CodeRAG-Bench: Can Retrieval Augment Code Generation?

While language models (LMs) have proven remarkably adept at generating code, many programs are challenging for LMs to generate using their parametric knowledge alone. Providing external contexts such as library documentation can facilitate generating accurate and functional code. Despite the success of retrieval-augmented generation (RAG) in various text-oriented tasks, its potential for improving code generation remains under-explored. In this work, we conduct a systematic, large-scale analysis by asking: in what scenarios can retrieval benefit code generation models? and what challenges remain? We first curate a comprehensive evaluation benchmark, CodeRAG-Bench, encompassing three categories of code generation tasks, including basic programming, open-domain, and repository-level problems. We aggregate documents from five sources for models to retrieve contexts: competition solutions, online tutorials, library documentation, StackOverflow posts, and GitHub repositories. We examine top-performing models on CodeRAG-Bench by providing contexts retrieved from one or multiple sources. While notable gains are made in final code generation by retrieving high-quality contexts across various settings, our analysis reveals room for improvement -- current retrievers still struggle to fetch useful contexts especially with limited lexical overlap, and generators fail to improve with limited context lengths or abilities to integrate additional contexts. We hope CodeRAG-Bench serves as an effective testbed to encourage further development of advanced code-oriented RAG methods.

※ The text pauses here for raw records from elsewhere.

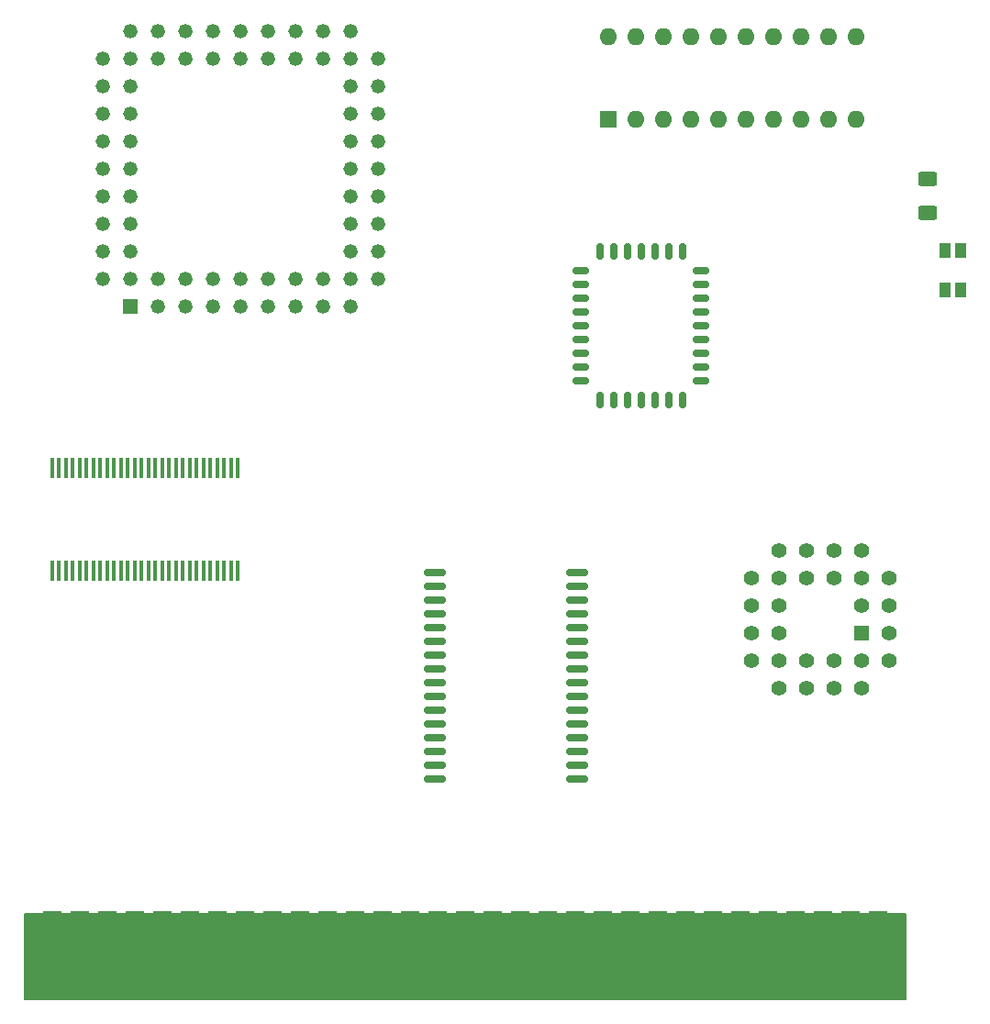
<source format=gbr>
%TF.GenerationSoftware,KiCad,Pcbnew,(6.0.4-0)*%
%TF.CreationDate,2022-05-20T22:02:18+01:00*%
%TF.ProjectId,8088_cpu_card,38303838-5f63-4707-955f-636172642e6b,rev?*%
%TF.SameCoordinates,Original*%
%TF.FileFunction,Soldermask,Top*%
%TF.FilePolarity,Negative*%
%FSLAX46Y46*%
G04 Gerber Fmt 4.6, Leading zero omitted, Abs format (unit mm)*
G04 Created by KiCad (PCBNEW (6.0.4-0)) date 2022-05-20 22:02:18*
%MOMM*%
%LPD*%
G01*
G04 APERTURE LIST*
G04 Aperture macros list*
%AMRoundRect*
0 Rectangle with rounded corners*
0 $1 Rounding radius*
0 $2 $3 $4 $5 $6 $7 $8 $9 X,Y pos of 4 corners*
0 Add a 4 corners polygon primitive as box body*
4,1,4,$2,$3,$4,$5,$6,$7,$8,$9,$2,$3,0*
0 Add four circle primitives for the rounded corners*
1,1,$1+$1,$2,$3*
1,1,$1+$1,$4,$5*
1,1,$1+$1,$6,$7*
1,1,$1+$1,$8,$9*
0 Add four rect primitives between the rounded corners*
20,1,$1+$1,$2,$3,$4,$5,0*
20,1,$1+$1,$4,$5,$6,$7,0*
20,1,$1+$1,$6,$7,$8,$9,0*
20,1,$1+$1,$8,$9,$2,$3,0*%
G04 Aperture macros list end*
%ADD10C,0.150000*%
%ADD11RoundRect,0.150000X0.150000X0.587500X-0.150000X0.587500X-0.150000X-0.587500X0.150000X-0.587500X0*%
%ADD12RoundRect,0.150000X0.587500X0.150000X-0.587500X0.150000X-0.587500X-0.150000X0.587500X-0.150000X0*%
%ADD13R,1.600000X1.600000*%
%ADD14O,1.600000X1.600000*%
%ADD15R,1.780000X7.620000*%
%ADD16RoundRect,0.150000X0.875000X0.150000X-0.875000X0.150000X-0.875000X-0.150000X0.875000X-0.150000X0*%
%ADD17R,0.435000X1.900000*%
%ADD18R,1.422400X1.422400*%
%ADD19C,1.422400*%
%ADD20R,1.050000X1.400000*%
%ADD21C,1.320800*%
%ADD22R,1.320800X1.320800*%
%ADD23RoundRect,0.250000X-0.625000X0.400000X-0.625000X-0.400000X0.625000X-0.400000X0.625000X0.400000X0*%
G04 APERTURE END LIST*
D10*
X101600000Y-133604000D02*
X182880000Y-133604000D01*
X182880000Y-133604000D02*
X182880000Y-141478000D01*
X182880000Y-141478000D02*
X101600000Y-141478000D01*
X101600000Y-141478000D02*
X101600000Y-133604000D01*
G36*
X101600000Y-133604000D02*
G01*
X182880000Y-133604000D01*
X182880000Y-141478000D01*
X101600000Y-141478000D01*
X101600000Y-133604000D01*
G37*
D11*
%TO.C,J4*%
X158496000Y-86212500D03*
X159766000Y-86212500D03*
X161036000Y-86212500D03*
X162306000Y-86212500D03*
D12*
X164058500Y-84455000D03*
X164058500Y-83185000D03*
X164058500Y-81915000D03*
X164058500Y-80645000D03*
X164058500Y-79375000D03*
X164058500Y-78105000D03*
X164058500Y-76835000D03*
X164058500Y-75565000D03*
X164058500Y-74295000D03*
D11*
X162306000Y-72537500D03*
X161036000Y-72537500D03*
X159766000Y-72537500D03*
X158496000Y-72537500D03*
X157226000Y-72537500D03*
X155956000Y-72537500D03*
X154686000Y-72537500D03*
D12*
X152933500Y-74295000D03*
X152933500Y-75565000D03*
X152933500Y-76835000D03*
X152933500Y-78105000D03*
X152933500Y-79375000D03*
X152933500Y-80645000D03*
X152933500Y-81915000D03*
X152933500Y-83185000D03*
X152933500Y-84455000D03*
D11*
X154686000Y-86212500D03*
X155956000Y-86212500D03*
X157226000Y-86212500D03*
%TD*%
D13*
%TO.C,J3*%
X155453000Y-60315000D03*
D14*
X157993000Y-60315000D03*
X160533000Y-60315000D03*
X163073000Y-60315000D03*
X165613000Y-60315000D03*
X168153000Y-60315000D03*
X170693000Y-60315000D03*
X173233000Y-60315000D03*
X175773000Y-60315000D03*
X178313000Y-60315000D03*
X178313000Y-52695000D03*
X175773000Y-52695000D03*
X173233000Y-52695000D03*
X170693000Y-52695000D03*
X168153000Y-52695000D03*
X165613000Y-52695000D03*
X163073000Y-52695000D03*
X160533000Y-52695000D03*
X157993000Y-52695000D03*
X155453000Y-52695000D03*
%TD*%
D15*
%TO.C,J2*%
X180340000Y-137160000D03*
X177800000Y-137160000D03*
X175260000Y-137160000D03*
X172720000Y-137160000D03*
X170180000Y-137160000D03*
X167640000Y-137160000D03*
X165100000Y-137160000D03*
X162560000Y-137160000D03*
X160020000Y-137160000D03*
X157480000Y-137160000D03*
X154940000Y-137160000D03*
X152400000Y-137160000D03*
X149860000Y-137160000D03*
X147320000Y-137160000D03*
X144780000Y-137160000D03*
X142240000Y-137160000D03*
X139700000Y-137160000D03*
X137160000Y-137160000D03*
X134620000Y-137160000D03*
X132080000Y-137160000D03*
X129540000Y-137160000D03*
X127000000Y-137160000D03*
X124460000Y-137160000D03*
X121920000Y-137160000D03*
X119380000Y-137160000D03*
X116840000Y-137160000D03*
X114300000Y-137160000D03*
X111760000Y-137160000D03*
X109220000Y-137160000D03*
X106680000Y-137160000D03*
X104140000Y-137160000D03*
%TD*%
D16*
%TO.C,U3*%
X152600000Y-121158000D03*
X152600000Y-119888000D03*
X152600000Y-118618000D03*
X152600000Y-117348000D03*
X152600000Y-116078000D03*
X152600000Y-114808000D03*
X152600000Y-113538000D03*
X152600000Y-112268000D03*
X152600000Y-110998000D03*
X152600000Y-109728000D03*
X152600000Y-108458000D03*
X152600000Y-107188000D03*
X152600000Y-105918000D03*
X152600000Y-104648000D03*
X152600000Y-103378000D03*
X152600000Y-102108000D03*
X139500000Y-102108000D03*
X139500000Y-103378000D03*
X139500000Y-104648000D03*
X139500000Y-105918000D03*
X139500000Y-107188000D03*
X139500000Y-108458000D03*
X139500000Y-109728000D03*
X139500000Y-110998000D03*
X139500000Y-112268000D03*
X139500000Y-113538000D03*
X139500000Y-114808000D03*
X139500000Y-116078000D03*
X139500000Y-117348000D03*
X139500000Y-118618000D03*
X139500000Y-119888000D03*
X139500000Y-121158000D03*
%TD*%
D17*
%TO.C,U1*%
X104140000Y-101969000D03*
X104774000Y-101969000D03*
X105410000Y-101969000D03*
X106044000Y-101969000D03*
X106680000Y-101969000D03*
X107314000Y-101969000D03*
X107950000Y-101969000D03*
X108584000Y-101969000D03*
X109220000Y-101969000D03*
X109854000Y-101969000D03*
X110490000Y-101969000D03*
X111124000Y-101969000D03*
X111760000Y-101969000D03*
X112394000Y-101969000D03*
X113030000Y-101969000D03*
X113664000Y-101969000D03*
X114300000Y-101969000D03*
X114934000Y-101969000D03*
X115570000Y-101969000D03*
X116204000Y-101969000D03*
X116840000Y-101969000D03*
X117474000Y-101969000D03*
X118110000Y-101969000D03*
X118744000Y-101969000D03*
X119380000Y-101969000D03*
X120014000Y-101969000D03*
X120650000Y-101969000D03*
X121284000Y-101969000D03*
X121284000Y-92469000D03*
X120650000Y-92469000D03*
X120014000Y-92469000D03*
X119380000Y-92469000D03*
X118744000Y-92469000D03*
X118110000Y-92469000D03*
X117474000Y-92469000D03*
X116840000Y-92469000D03*
X116204000Y-92469000D03*
X115570000Y-92469000D03*
X114934000Y-92469000D03*
X114300000Y-92469000D03*
X113664000Y-92469000D03*
X113030000Y-92469000D03*
X112394000Y-92469000D03*
X111760000Y-92469000D03*
X111124000Y-92469000D03*
X110490000Y-92469000D03*
X109854000Y-92469000D03*
X109220000Y-92469000D03*
X108584000Y-92469000D03*
X107950000Y-92469000D03*
X107314000Y-92469000D03*
X106680000Y-92469000D03*
X106044000Y-92469000D03*
X105410000Y-92469000D03*
X104774000Y-92469000D03*
X104140000Y-92469000D03*
%TD*%
D18*
%TO.C,J5*%
X178816000Y-107696000D03*
D19*
X181356000Y-105156000D03*
X178816000Y-105156000D03*
X181356000Y-102616000D03*
X178816000Y-100076000D03*
X178816000Y-102616000D03*
X176276000Y-100076000D03*
X176276000Y-102616000D03*
X173736000Y-100076000D03*
X173736000Y-102616000D03*
X171196000Y-100076000D03*
X168656000Y-102616000D03*
X171196000Y-102616000D03*
X168656000Y-105156000D03*
X171196000Y-105156000D03*
X168656000Y-107696000D03*
X171196000Y-107696000D03*
X168656000Y-110236000D03*
X171196000Y-112776000D03*
X171196000Y-110236000D03*
X173736000Y-112776000D03*
X173736000Y-110236000D03*
X176276000Y-112776000D03*
X176276000Y-110236000D03*
X178816000Y-112776000D03*
X181356000Y-110236000D03*
X178816000Y-110236000D03*
X181356000Y-107696000D03*
%TD*%
D20*
%TO.C,SW1*%
X186581500Y-72447500D03*
X186581500Y-76047500D03*
X188021500Y-72447500D03*
X188021500Y-76047500D03*
%TD*%
D21*
%TO.C,J1*%
X108839000Y-75057000D03*
X111379000Y-72517000D03*
X108839000Y-72517000D03*
X111379000Y-69977000D03*
X108839000Y-69977000D03*
X111379000Y-67437000D03*
X108839000Y-67437000D03*
X111379000Y-64897000D03*
X108839000Y-64897000D03*
X111379000Y-62357000D03*
X108839000Y-62357000D03*
X111379000Y-59817000D03*
X108839000Y-59817000D03*
X111379000Y-57277000D03*
X108839000Y-57277000D03*
X111379000Y-54737000D03*
X108839000Y-54737000D03*
X111379000Y-52197000D03*
X113919000Y-54737000D03*
X113919000Y-52197000D03*
X116459000Y-54737000D03*
X116459000Y-52197000D03*
X118999000Y-54737000D03*
X118999000Y-52197000D03*
X121539000Y-54737000D03*
X121539000Y-52197000D03*
X124079000Y-54737000D03*
X124079000Y-52197000D03*
X126619000Y-54737000D03*
X126619000Y-52197000D03*
X129159000Y-54737000D03*
X129159000Y-52197000D03*
X131699000Y-54737000D03*
X131699000Y-52197000D03*
X134239000Y-54737000D03*
X131699000Y-57277000D03*
X134239000Y-57277000D03*
X131699000Y-59817000D03*
X134239000Y-59817000D03*
X131699000Y-62357000D03*
X134239000Y-62357000D03*
X131699000Y-64897000D03*
X134239000Y-64897000D03*
X131699000Y-67437000D03*
X134239000Y-67437000D03*
X131699000Y-69977000D03*
X134239000Y-69977000D03*
X131699000Y-72517000D03*
X134239000Y-72517000D03*
X131699000Y-75057000D03*
X134239000Y-75057000D03*
X131699000Y-77597000D03*
X129159000Y-75057000D03*
X129159000Y-77597000D03*
X126619000Y-75057000D03*
X126619000Y-77597000D03*
X124079000Y-75057000D03*
X124079000Y-77597000D03*
X121539000Y-75057000D03*
X121539000Y-77597000D03*
X118999000Y-75057000D03*
X118999000Y-77597000D03*
X116459000Y-75057000D03*
X116459000Y-77597000D03*
X113919000Y-75057000D03*
X113919000Y-77597000D03*
X111379000Y-75057000D03*
D22*
X111379000Y-77597000D03*
%TD*%
D23*
%TO.C,R1*%
X184959500Y-65839500D03*
X184959500Y-68939500D03*
%TD*%
M02*

</source>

翻译：尽管语言模型（LM）在生成代码方面已展现出卓越能力，但许多程序仅凭其参数化知识仍难以生成。提供外部上下文（如库文档）有助于生成准确且可运行的代码。尽管检索增强生成（RAG）在各种文本导向任务中取得了成功，但其在改进代码生成方面的潜力仍未得到充分探索。本研究通过系统性大规模分析探讨以下问题：在何种场景下检索能有益于代码生成模型？以及仍存在哪些挑战？我们首先构建了一个综合性评估基准——CodeRAG-Bench，涵盖三类代码生成任务：基础编程、开放域及仓库级问题。我们聚合了五个来源的文档供模型检索上下文：竞赛解决方案、在线教程、库文档、StackOverflow帖子和GitHub仓库。通过提供从单一或多个来源检索的上下文，我们在CodeRAG-Bench上测试了顶尖模型。尽管在不同设置下通过检索高质量上下文使最终代码生成取得了显著提升，但分析表明仍有改进空间——当前检索器在获取有用上下文方面仍存在困难（尤其在词汇重叠有限时），且生成器在上下文长度受限或整合额外上下文能力不足时无法获得改进。我们希望CodeRAG-Bench能作为一个有效的测试平台，推动面向代码的高级RAG方法的进一步发展。